線維筋痛症という難病に心のケアを施してみた結果は?


今回は線筋痛症と心のケアについて



心と体の介入は、心と体と行動がすべて相互に関連しているという総体的な原則に基づいています。

心身介入には、心理的および肉体的な幸福を改善すると考えられている戦略が組み込まれており、患者が治療に積極的な役割を果たすことを可能にし、人々の対処能力を促進することを目指しています。

心身介入は、症状を管理し、幸福を改善するために、線維筋痛症の人々によって広く使用されています。

心身療法の例としては、心理療法、バイオフィードバック、マインドフルネス、運動療法、リラクゼーション戦略などがあります。

この論文では、線維筋痛症の介入後および3ヶ月後および6ヶ月後の追跡調査を受けた成人の標準的なケアおよび注意のプラセボ対照群と比較して、心身療法の利点と害を検討することです。

研究の内容は?


・61の試験を記述した74の論文から、4234名の中では女性参加者が多かった。

・線維筋痛症の性質は、研究集団全体にわたって軽度から重度まで様々であった。
・26の研究が、評価されたすべてのドメインについてバイアスのリスクが低いと分類されました。

・通常のケアコントロールと比較して、心理療法が身体機能に好影響を与えるという質の低い証拠があります。
(SMD -0.4、95%CI -0.6〜-0.3、-7.5%絶対変化、0〜100スケールで2ポイントシフト)
心理療法グループでは、通常の介護対照と比較してより多くの離脱を示すという質の低い証拠があります。(RR 1.38、95%CI 1.12〜1.69、6%の絶対リスク差)
・心理療法群と対照群における有害事象の数に差があるということはない。RR 0.38、95%CI 0.06〜2.50、4%絶対リスク差)
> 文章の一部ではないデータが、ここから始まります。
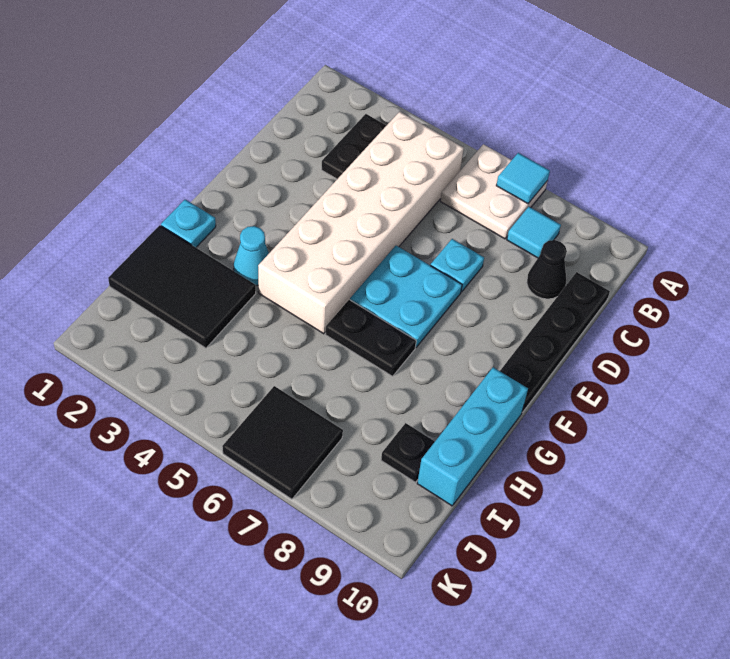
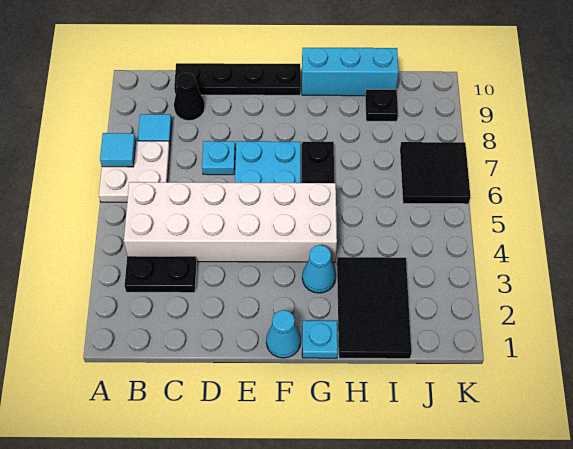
none -> cyan 1x1 cone [266,310,301,358]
・通常のケアコントロールと比較してバイオフィードバックが身体機能に影響を及ぼしたという非常に質の低い証拠がありました。(SMD -0.1、95%CI -0.4〜0.3、-1.2%絶対変化、0〜100スケールで1ポイントシフト)
証拠の質を考慮すると、バイオフィードバックがこれらの結果にほとんどまたはまったく影響を及ぼさないことを確信することはできません。
バイオフィードバックが研究からより多くの撤退をもたらしたという非常に質の低い証拠がありました。(RR 4.08、95%CI 1.43〜11.62、20%絶対リスク差)
有害事象は報告されていない。


結果は?

・通常の身体機能のケアでは訴える痛み(SMD -0.1)と比較して、マインドフルネスに利点は見られませんでした。 
しかしながら、エビデンスの質は痛みについては非常に低く、気分や離脱回数については中程度でした。有害事象を報告した研究はない。

・質の低い証拠により、通常のケアコントロールと比較したリラクゼーションベースの治療法は、疼痛に有利である。

レビューアのコメントです。

心理的介入療法は、通常のケアコントロールと比較して、線維筋痛症の成人の身体的機能、痛み、および低気分の改善に効果的であるかもしれないが、証拠の質は低い。介入後に確認されたプラスの効果が持続しているかどうかを判断するには、治療の結果に関するさらなる研究が必要です。証拠の質が非常に低いか低いため、バイオフィードバック、マインドフルネス、運動療法、リラクゼーションベースの療法の有効性は不明のままです。少数の試験と試験間での結果尺度の使用における矛盾が分析を制限した。

Theadom A、Cropley M、Smith HE、Feigin VL、McPhersonK。線維筋痛症に対する心と体の治療。系統的レビューのコクランデータベース2015年第4号。番号:CD001980。DOI:10.1002 / 14651858.CD001980.pub3。 

まとめ


結論から言いますと、そんなに変化は出ないということです。

症状に悩まされている本人、家族の方にはこれらの結果から、遠方やとても高額な方法を使ってこれらを使用しても、この論文の結論と同じようなことが言えるのではないのでしょうか?


耐えがたい苦痛を軽減するために、惜しまない努力をされている方を知っています。

その方は、関東から九州まで施術を受けにきていました。

金銭面では辛いが、多少は楽になるからと月1日で来られていました。



もし、心理療法に影響が出るとしたら技術や知識よりも、その患者さんに共感することなのかもしれません。

無理はしない範囲で、方法を模索してみては如何でしょうか?

私自身としては、線維筋痛症で苦しんでいたあの方のように、
治療で苦労して頂きたくはないだけです。